Repeat the records below exactly, leaving out any pictures.

[Stored items]
—————

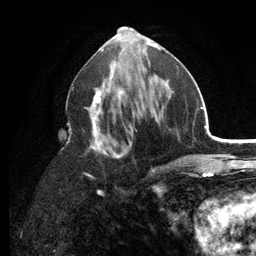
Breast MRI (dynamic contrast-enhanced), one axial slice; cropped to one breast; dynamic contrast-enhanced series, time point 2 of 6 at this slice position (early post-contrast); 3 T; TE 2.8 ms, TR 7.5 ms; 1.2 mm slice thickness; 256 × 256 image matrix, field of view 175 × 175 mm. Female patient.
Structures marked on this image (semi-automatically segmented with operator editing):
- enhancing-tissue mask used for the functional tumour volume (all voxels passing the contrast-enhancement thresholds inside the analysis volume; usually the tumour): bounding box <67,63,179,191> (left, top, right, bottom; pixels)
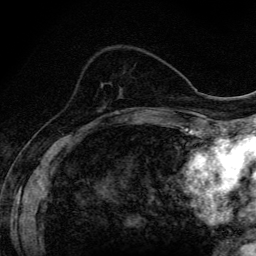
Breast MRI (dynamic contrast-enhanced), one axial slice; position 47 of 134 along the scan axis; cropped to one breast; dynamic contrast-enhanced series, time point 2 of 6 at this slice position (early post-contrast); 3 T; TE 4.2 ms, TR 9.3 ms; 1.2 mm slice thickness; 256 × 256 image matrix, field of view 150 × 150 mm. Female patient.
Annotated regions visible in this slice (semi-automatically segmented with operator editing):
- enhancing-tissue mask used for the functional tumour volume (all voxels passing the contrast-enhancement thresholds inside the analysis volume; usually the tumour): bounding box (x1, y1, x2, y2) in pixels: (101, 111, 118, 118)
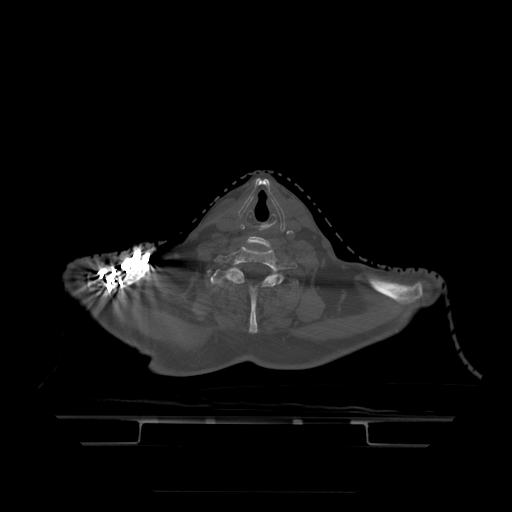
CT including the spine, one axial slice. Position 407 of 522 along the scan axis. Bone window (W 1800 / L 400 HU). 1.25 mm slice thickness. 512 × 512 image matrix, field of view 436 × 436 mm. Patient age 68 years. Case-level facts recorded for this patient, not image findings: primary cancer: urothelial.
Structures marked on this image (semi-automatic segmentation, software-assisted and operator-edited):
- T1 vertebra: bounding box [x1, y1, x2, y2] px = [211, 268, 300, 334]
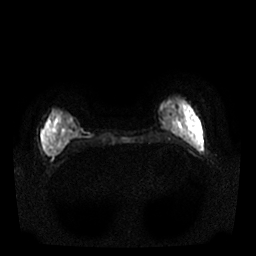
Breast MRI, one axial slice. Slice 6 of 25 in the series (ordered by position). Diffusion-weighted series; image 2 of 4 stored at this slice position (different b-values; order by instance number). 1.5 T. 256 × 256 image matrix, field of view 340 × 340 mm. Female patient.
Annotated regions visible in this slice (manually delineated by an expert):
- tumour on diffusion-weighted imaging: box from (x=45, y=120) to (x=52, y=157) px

—————

PROBLEM SOLUTION
Breast MRI (dynamic contrast-enhanced), one axial slice; cropped to one breast; dynamic contrast-enhanced series, time point 2 of 6 at this slice position (early post-contrast); 3 T; TE 2.8 ms, TR 7.5 ms; 1.2 mm slice thickness; 256 × 256 image matrix, field of view 175 × 175 mm. Female patient.
Structures marked on this image (semi-automatically segmented with operator editing):
- enhancing-tissue mask used for the functional tumour volume (all voxels passing the contrast-enhancement thresholds inside the analysis volume; usually the tumour): bounding box <67,63,179,191> (left, top, right, bottom; pixels)
Breast MRI (dynamic contrast-enhanced), one axial slice; position 47 of 134 along the scan axis; cropped to one breast; dynamic contrast-enhanced series, time point 2 of 6 at this slice position (early post-contrast); 3 T; TE 4.2 ms, TR 9.3 ms; 1.2 mm slice thickness; 256 × 256 image matrix, field of view 150 × 150 mm. Female patient.
Annotated regions visible in this slice (semi-automatically segmented with operator editing):
- enhancing-tissue mask used for the functional tumour volume (all voxels passing the contrast-enhancement thresholds inside the analysis volume; usually the tumour): bounding box (x1, y1, x2, y2) in pixels: (101, 111, 118, 118)
CT including the spine, one axial slice. Position 407 of 522 along the scan axis. Bone window (W 1800 / L 400 HU). 1.25 mm slice thickness. 512 × 512 image matrix, field of view 436 × 436 mm. Patient age 68 years. Case-level facts recorded for this patient, not image findings: primary cancer: urothelial.
Structures marked on this image (semi-automatic segmentation, software-assisted and operator-edited):
- T1 vertebra: bounding box [x1, y1, x2, y2] px = [211, 268, 300, 334]
Breast MRI, one axial slice. Slice 6 of 25 in the series (ordered by position). Diffusion-weighted series; image 2 of 4 stored at this slice position (different b-values; order by instance number). 1.5 T. 256 × 256 image matrix, field of view 340 × 340 mm. Female patient.
Annotated regions visible in this slice (manually delineated by an expert):
- tumour on diffusion-weighted imaging: box from (x=45, y=120) to (x=52, y=157) px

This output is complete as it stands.